Records for this task:
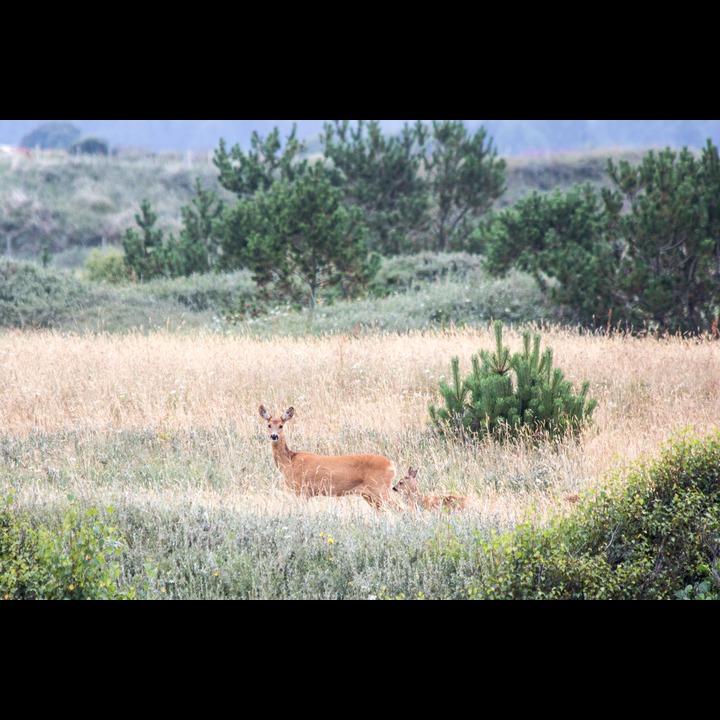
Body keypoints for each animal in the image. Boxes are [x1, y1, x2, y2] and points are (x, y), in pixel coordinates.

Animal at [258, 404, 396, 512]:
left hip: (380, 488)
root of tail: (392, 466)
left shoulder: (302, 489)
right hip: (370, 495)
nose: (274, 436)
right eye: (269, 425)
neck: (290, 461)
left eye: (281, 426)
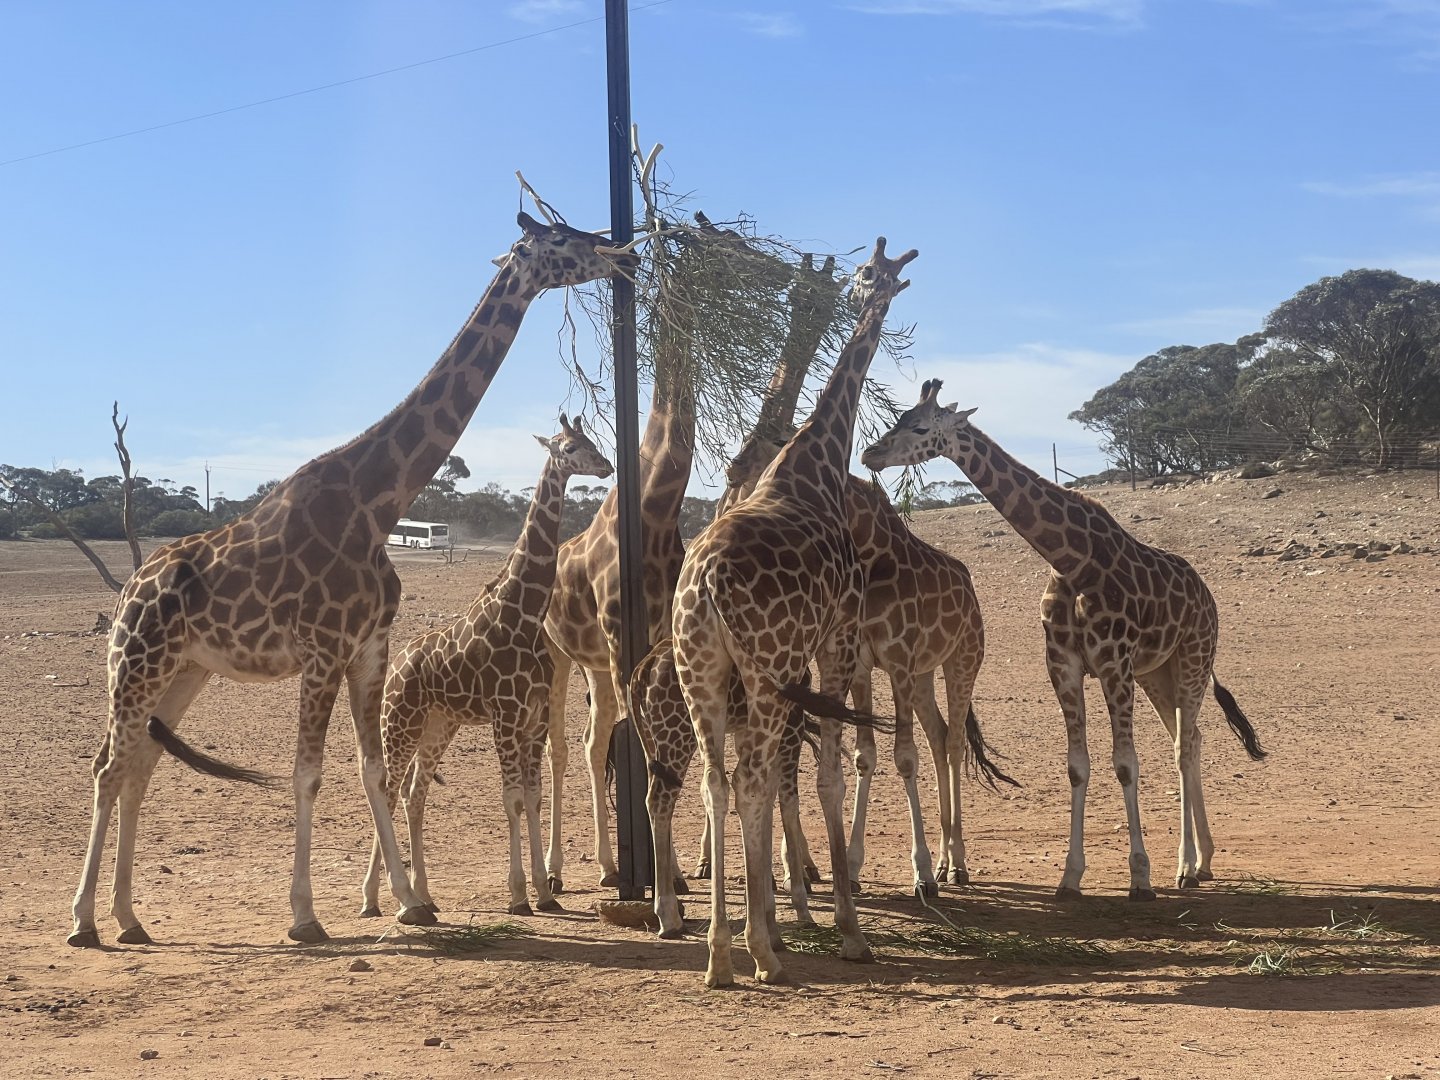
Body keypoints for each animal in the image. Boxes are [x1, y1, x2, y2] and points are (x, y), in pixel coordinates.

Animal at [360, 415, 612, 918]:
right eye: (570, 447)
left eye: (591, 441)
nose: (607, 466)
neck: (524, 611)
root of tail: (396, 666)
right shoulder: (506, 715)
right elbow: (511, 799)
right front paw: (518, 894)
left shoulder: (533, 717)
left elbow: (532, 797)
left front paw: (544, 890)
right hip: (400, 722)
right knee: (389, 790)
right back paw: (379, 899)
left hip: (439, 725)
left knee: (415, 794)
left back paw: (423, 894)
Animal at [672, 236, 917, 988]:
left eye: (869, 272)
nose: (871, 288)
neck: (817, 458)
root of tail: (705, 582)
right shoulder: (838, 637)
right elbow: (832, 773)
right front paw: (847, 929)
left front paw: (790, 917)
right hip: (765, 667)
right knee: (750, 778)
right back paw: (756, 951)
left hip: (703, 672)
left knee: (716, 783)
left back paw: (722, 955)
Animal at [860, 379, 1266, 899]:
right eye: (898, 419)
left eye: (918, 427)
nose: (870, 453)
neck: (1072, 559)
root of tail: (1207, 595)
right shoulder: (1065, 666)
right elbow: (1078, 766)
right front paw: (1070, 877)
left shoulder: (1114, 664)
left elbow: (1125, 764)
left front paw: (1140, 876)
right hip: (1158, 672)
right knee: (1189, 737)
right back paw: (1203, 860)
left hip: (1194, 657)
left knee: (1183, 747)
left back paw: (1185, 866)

---

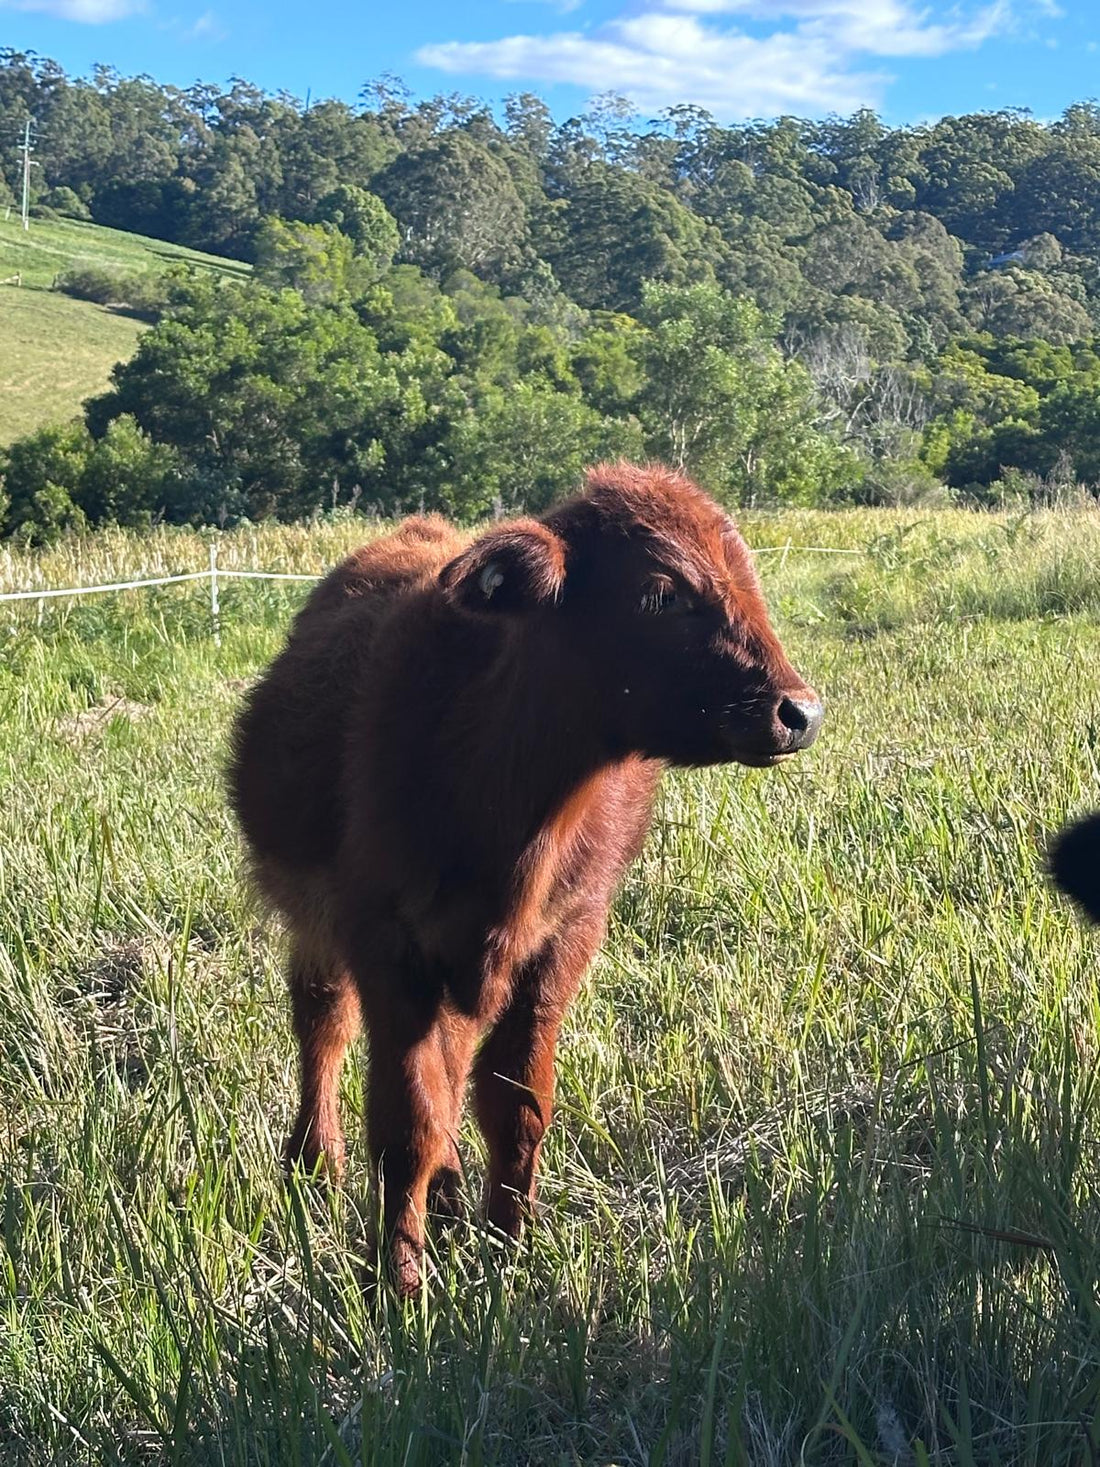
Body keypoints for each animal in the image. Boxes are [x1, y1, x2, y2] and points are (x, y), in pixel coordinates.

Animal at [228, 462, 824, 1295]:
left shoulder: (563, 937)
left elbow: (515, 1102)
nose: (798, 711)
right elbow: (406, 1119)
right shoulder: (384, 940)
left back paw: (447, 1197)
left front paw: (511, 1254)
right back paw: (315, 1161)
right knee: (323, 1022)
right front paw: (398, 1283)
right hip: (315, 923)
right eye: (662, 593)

Task objective:
Find each line in the records holding the string "root" and show it.

Written solution:
root of tail: (392, 466)
root of tail: (396, 666)
root of tail: (705, 582)
root of tail: (1207, 595)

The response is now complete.